### [PROMPT]
Using the data that follows, give the number of lines in which the word "updateDestination" occurs. Write only the number.

##### RECORDS FOR THE TASK

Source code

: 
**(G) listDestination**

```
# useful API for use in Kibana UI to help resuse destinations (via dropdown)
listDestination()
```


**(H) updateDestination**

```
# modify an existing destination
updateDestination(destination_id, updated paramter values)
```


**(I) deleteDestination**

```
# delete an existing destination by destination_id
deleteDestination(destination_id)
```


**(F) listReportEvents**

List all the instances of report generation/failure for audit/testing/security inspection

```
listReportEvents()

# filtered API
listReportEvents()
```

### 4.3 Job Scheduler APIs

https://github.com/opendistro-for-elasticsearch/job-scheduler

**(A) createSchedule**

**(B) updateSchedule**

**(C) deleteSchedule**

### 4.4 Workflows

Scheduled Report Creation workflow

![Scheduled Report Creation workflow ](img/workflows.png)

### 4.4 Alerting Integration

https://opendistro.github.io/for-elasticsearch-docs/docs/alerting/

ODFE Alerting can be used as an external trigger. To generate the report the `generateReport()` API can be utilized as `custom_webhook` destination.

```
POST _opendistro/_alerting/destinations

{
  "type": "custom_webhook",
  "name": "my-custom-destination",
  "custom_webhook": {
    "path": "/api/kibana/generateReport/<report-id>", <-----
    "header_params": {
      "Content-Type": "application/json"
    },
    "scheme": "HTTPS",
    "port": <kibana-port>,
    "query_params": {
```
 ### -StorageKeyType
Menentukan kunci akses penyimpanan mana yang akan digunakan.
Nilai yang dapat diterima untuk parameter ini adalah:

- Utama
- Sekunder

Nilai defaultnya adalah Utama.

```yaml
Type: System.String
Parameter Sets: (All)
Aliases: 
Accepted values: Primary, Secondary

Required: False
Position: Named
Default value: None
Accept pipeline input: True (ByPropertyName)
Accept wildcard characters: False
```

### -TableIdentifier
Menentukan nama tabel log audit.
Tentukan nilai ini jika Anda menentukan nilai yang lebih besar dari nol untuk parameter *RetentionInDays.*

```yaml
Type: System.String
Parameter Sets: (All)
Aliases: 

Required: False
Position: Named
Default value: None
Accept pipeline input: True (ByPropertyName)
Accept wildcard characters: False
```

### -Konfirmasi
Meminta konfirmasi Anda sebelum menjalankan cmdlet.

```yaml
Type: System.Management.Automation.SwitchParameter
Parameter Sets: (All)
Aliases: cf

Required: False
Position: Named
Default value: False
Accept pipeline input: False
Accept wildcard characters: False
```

##########

### [ANSWER AREA]
2